→ **THE DATA**:
-=-=-

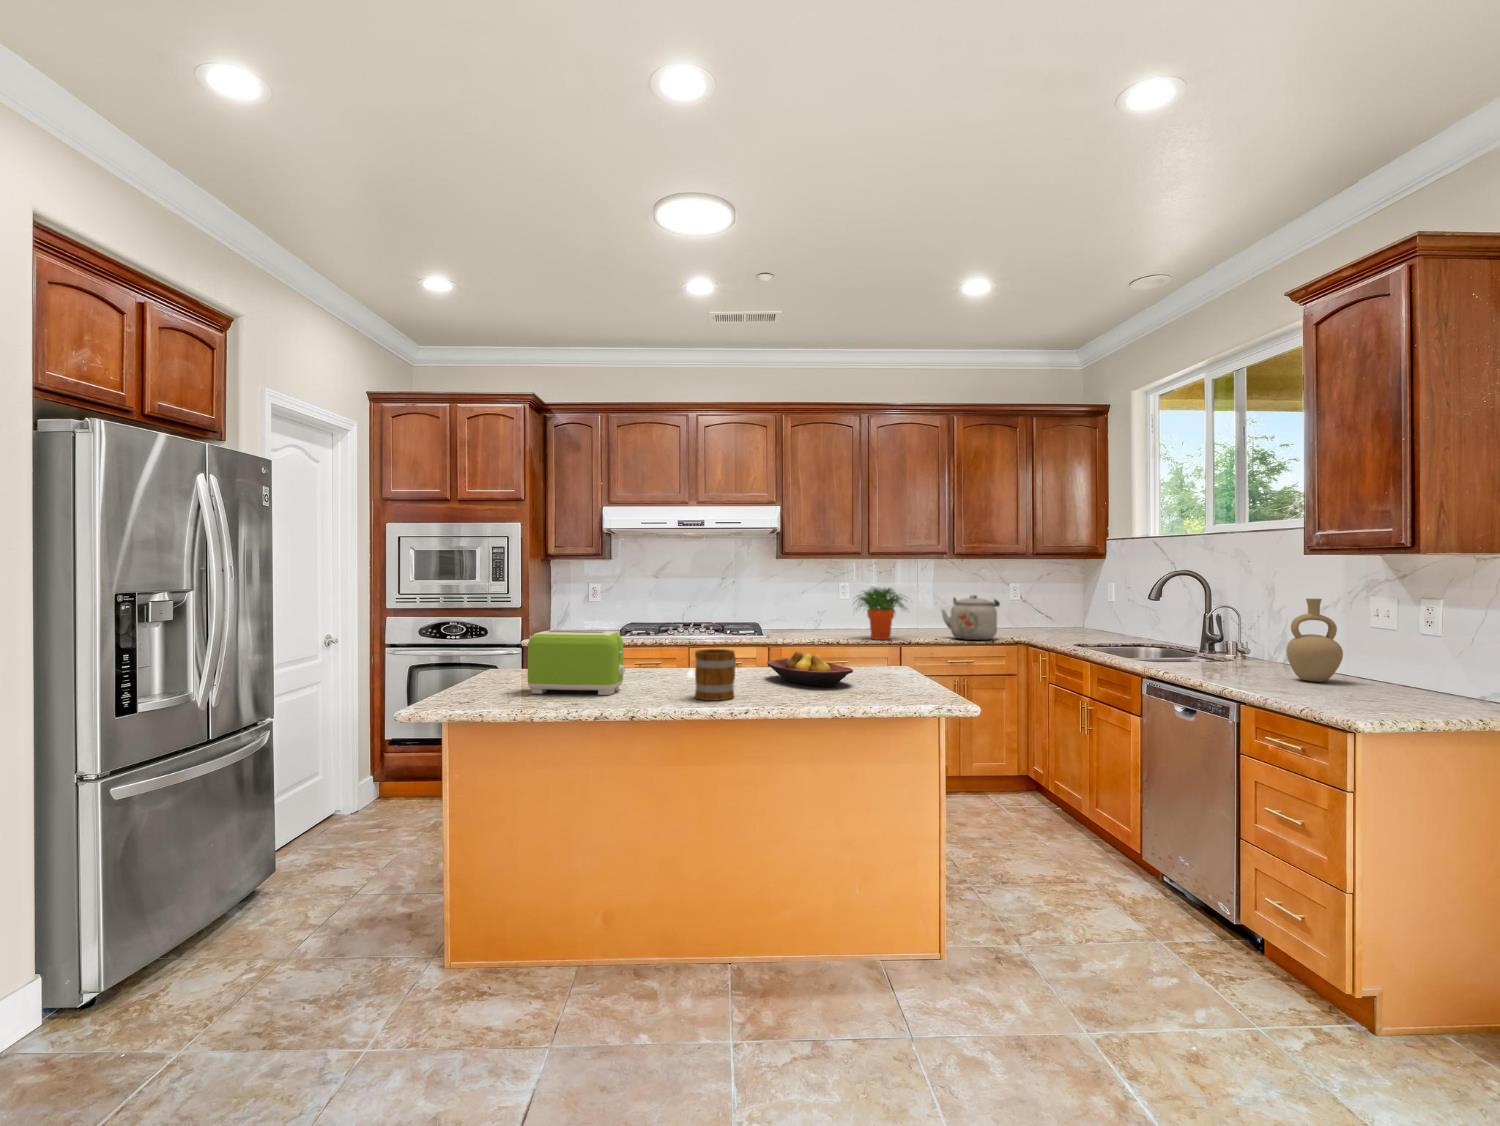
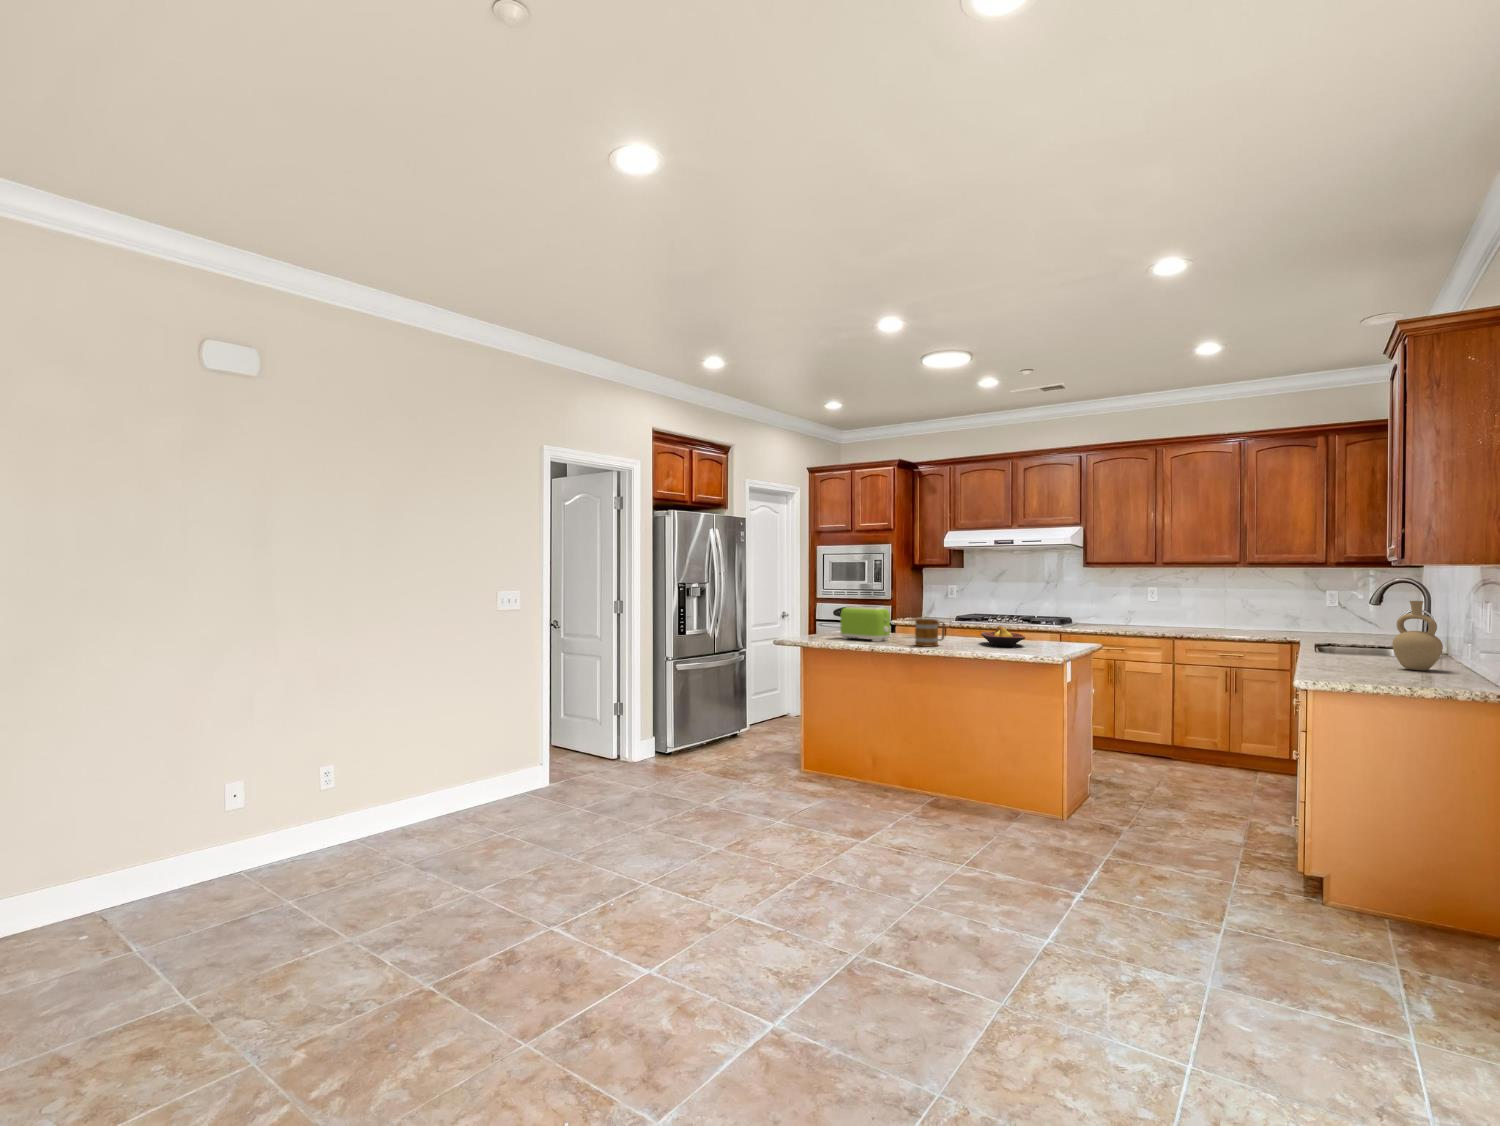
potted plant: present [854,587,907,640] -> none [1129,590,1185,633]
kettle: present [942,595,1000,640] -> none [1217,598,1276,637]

-=-=-

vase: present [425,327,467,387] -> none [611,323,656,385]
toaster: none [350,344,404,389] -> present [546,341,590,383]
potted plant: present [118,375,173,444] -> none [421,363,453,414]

-=-=-

→ **EXERCISE INSTRUCTIONS**:
With the first line being the one containing "potted plant: present [854,587,907,640]" and the last line the one containing "kettle: present [942,595,1000,640]", transcribe exactly the lines above that fall in that range.

→ **EXERCISE RESPONSE**:
potted plant: present [854,587,907,640] -> none [1129,590,1185,633]
kettle: present [942,595,1000,640] -> none [1217,598,1276,637]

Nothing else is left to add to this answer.